Around the end of 2022, the Thai Embassy in Yangon asked the Myanmar regime to help rescue a Thai citizen who had been abducted and forced to work at an online casino at KK Park. Documents sent by the junta’s Immigration Department to the KNU’s liaison office about the Thai government’s request were seen by The Irrawaddy.
On Dec. 22, six Malaysian citizens who were forced to work as scammers at KK Park and subjected to torture were rescued, according to Singapore’s The Straits Times. The escapees said those who fail to meet the demands of their captors were subjected to various kinds of punishment such as simulated drowning, beatings, starvation and confinement.
The Times of India reported in September 2022 that some 300 Indian citizens had been forced to work for cybercrime syndicates at KK Park. Of them, nine IT technicians from Kerala State were released after paying large sums of money to the syndicates.
KK Park’s origins
The KNU leadership is widely believed to be involved in KK Park, which was developed by China’s Huanya International Holding Group.

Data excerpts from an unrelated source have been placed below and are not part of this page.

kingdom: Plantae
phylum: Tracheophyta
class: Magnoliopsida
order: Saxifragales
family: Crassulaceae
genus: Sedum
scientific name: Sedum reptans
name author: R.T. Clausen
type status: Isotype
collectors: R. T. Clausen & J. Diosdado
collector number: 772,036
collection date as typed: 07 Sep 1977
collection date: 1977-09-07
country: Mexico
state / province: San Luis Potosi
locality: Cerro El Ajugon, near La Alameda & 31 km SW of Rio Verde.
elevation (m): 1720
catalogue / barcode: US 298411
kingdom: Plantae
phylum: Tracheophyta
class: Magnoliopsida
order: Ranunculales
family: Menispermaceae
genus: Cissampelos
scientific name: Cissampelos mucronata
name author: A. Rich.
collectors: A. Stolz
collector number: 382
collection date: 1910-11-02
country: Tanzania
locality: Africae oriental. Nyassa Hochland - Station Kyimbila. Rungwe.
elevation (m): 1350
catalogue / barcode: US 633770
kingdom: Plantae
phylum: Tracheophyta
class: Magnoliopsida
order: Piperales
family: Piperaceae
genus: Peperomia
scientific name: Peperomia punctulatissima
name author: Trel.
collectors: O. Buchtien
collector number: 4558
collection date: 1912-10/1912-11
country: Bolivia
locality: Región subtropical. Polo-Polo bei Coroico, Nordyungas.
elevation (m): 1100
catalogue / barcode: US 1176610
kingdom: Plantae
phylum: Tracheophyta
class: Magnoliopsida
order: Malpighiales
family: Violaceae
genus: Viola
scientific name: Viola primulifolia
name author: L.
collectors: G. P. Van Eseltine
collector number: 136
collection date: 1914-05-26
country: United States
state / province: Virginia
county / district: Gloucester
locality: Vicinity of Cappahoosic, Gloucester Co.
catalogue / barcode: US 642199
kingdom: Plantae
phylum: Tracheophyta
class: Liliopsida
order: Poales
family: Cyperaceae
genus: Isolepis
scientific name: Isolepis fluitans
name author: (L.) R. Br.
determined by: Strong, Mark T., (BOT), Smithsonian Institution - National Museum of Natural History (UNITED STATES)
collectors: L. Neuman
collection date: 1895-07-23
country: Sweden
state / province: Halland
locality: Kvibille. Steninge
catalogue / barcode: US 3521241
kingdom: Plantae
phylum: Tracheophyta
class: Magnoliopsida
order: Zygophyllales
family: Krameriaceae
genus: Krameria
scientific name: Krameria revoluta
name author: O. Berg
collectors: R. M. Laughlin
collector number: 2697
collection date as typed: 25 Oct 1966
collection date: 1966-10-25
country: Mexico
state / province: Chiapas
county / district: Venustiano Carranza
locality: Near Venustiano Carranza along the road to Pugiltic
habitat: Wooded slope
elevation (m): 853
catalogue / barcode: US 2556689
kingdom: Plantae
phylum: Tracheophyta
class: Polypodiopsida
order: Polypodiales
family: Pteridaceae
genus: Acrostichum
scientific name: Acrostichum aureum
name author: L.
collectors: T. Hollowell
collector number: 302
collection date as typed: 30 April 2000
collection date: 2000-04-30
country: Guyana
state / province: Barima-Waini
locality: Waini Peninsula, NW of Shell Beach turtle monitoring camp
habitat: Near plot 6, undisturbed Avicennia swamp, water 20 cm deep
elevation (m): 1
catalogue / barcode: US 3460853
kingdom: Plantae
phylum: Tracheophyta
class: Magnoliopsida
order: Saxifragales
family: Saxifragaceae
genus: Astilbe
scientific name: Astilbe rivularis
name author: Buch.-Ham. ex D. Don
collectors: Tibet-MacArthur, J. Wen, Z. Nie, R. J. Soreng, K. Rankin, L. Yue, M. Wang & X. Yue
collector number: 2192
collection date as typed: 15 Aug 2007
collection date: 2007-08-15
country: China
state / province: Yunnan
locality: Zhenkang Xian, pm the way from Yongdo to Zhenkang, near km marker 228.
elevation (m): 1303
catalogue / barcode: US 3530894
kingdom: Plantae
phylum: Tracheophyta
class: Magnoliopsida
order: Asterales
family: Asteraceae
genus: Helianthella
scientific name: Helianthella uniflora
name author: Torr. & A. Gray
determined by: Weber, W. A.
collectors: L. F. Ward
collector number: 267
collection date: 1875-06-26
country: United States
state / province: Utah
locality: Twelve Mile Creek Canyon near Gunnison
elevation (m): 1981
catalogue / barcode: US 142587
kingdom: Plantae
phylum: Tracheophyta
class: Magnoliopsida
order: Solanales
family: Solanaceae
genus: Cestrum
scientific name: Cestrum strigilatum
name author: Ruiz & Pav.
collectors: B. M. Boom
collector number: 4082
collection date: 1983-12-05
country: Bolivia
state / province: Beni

Padoh Saw Roger Khin, the head of the KNU’s Defense Department and a member of the organization’s Central Executive Committee, personally attended the groundbreaking ceremony of KK Park on Feb. 10, 2020.
According to the KNU, Padoh Saw Roger Khin was merely representing a group of landlords when Hong Kong-based Trans-Asia International Group, a subsidiary of Huanya International Holding Group, signed a land-lease agreement with Myanmar’s Mulaei Alin Co. The latter company exited the project in 2022 and another company from Myanmar, Trust Star Co. Ltd., filled the vacancy around the end of 2022, the KNU said.
According to Google Earth satellite images, the site on which KK Park now stands was farmland until February 2020. Construction began in March of that year, and many buildings emerged around the end of 2022.
Construction materials for the KK Park project are imported across the Moei River from Thailand. An exclusive jetty—clearly visible in the satellite photos—was built in the south of Mae Ku Village. According to those who have worked at KK Park, online casinos and scams have been operating there since 2021. More buildings are currently under construction at the sprawling site.